Love this. Educational and you bring a sense of humour!
Just one criticism.. the jump to tarrifs came out of nowhere for me. Perhaps there was a change in volume level? Or it needed a smoother narrative transition?
It was a last minute addition for… reasons…
@@Micro-Econ-YTThat is painfully obvious.
He also fucked up the explanation. Tariffs are not paid by the foreign company to get through customs. Tariffs are paid by the importing company because they were importing.
Exactly what I have always seen. It's insane in medical places. Prison system is like this. Problem is what do you do when everyone is working 20 hours or 50 percent aren't working at all? I think everyone should be working part time.
"If automation replaces all workers, who gets the money?" This is the most controversial question about future. Normally, machine owners gets the profit and share some profits to operator, that's what job is about automation. Now, fully automated machine, assuming regulation hasn't caught up to technology yet, will kick every operators out and the owner takes full profit in today's system.
Supposed we let the government buy every machines, and no political exploitation is in place so that everyone is the owner of the country, thus, every property the government owns is also owned by every people in the country and every one gets they money. This is universal basic income. But, if the government didn't buy all the machine and still want to provide UBI, then... it's only option is to print money from thin air.
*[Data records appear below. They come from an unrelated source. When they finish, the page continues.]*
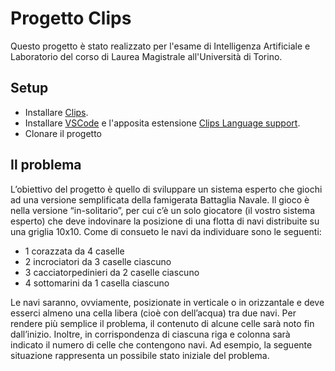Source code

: # Progetto Clips
Questo progetto è stato realizzato per l'esame di Intelligenza Artificiale e Laboratorio del corso di Laurea Magistrale all'Università di Torino.

## Setup
- Installare [Clips](http://clipsrules.sourceforge.net/).
- Installare [VSCode](https://code.visualstudio.com/download) e l'apposita estensione [Clips Language support](https://marketplace.visualstudio.com/items?itemName=nerg.clips-lang).
- Clonare il progetto

## Il problema
L’obiettivo del progetto è quello di sviluppare un sistema esperto che giochi ad una versione semplificata della famigerata Battaglia Navale.
Il gioco è nella versione “in-solitario”, per cui c’è un solo giocatore (il vostro sistema esperto) che deve indovinare la posizione di una flotta di navi distribuite su una griglia 10x10.
Come di consueto le navi da individuare sono le seguenti:
- 1 corazzata da 4 caselle
- 2 incrociatori da 3 caselle ciascuno
- 3 cacciatorpedinieri da  2 caselle ciascuno
- 4 sottomarini da 1 casella ciascuno

Le navi saranno, ovviamente, posizionate in verticale o in orizzantale e deve esserci almeno una cella libera (cioè con dell’acqua) tra due navi.
Per rendere più semplice il problema, il contenuto di alcune celle sarà noto fin dall’inizio. Inoltre, in corrispondenza di ciascuna riga e colonna sarà indicato il numero di celle che contengono navi.
Ad esempio, la seguente situazione rappresenta un possibile stato iniziale del problema.
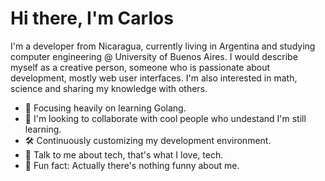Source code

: # Hi there, I'm Carlos

I'm a developer from Nicaragua, currently living in Argentina and studying computer engineering @ University of Buenos Aires. I would describe myself as a creative person, someone who is passionate about development, mostly web user interfaces. I'm also interested in math, science and sharing my knowledge with others.

- 🐹 Focusing heavily on learning Golang.
- 🧠 I'm looking to collaborate with cool people who undestand I'm still learning.
- 🛠️ Continuously customizing my development environment.
- 💾 Talk to me about tech, that's what I love, tech.
- 🤬 Fun fact: Actually there's nothing funny about me.
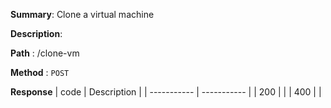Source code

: **Summary**: Clone a virtual machine

**Description**:

**Path** : /clone-vm

**Method** : `POST`

**Response**
| code      | Description |
| ----------- | ----------- |
|  200   |       |
|  400   |       |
And, maybe you could tell me what will happen next. However, how would the government buy all the machines if they don't print money?
Well, money is trust isn't it, so it's not thin air, it's the people's psyche where money is from...
Plus, operating machines means you're responsible for it's existence and it's works. An accident will cost you more than it could make. So might as well outsource that responsibility to workers, I guessed.
this is deep. great video!
I'm currently on a mental health leave of absence from my job and I can't imagine going back. Like...at all. I have never felt freer in my life.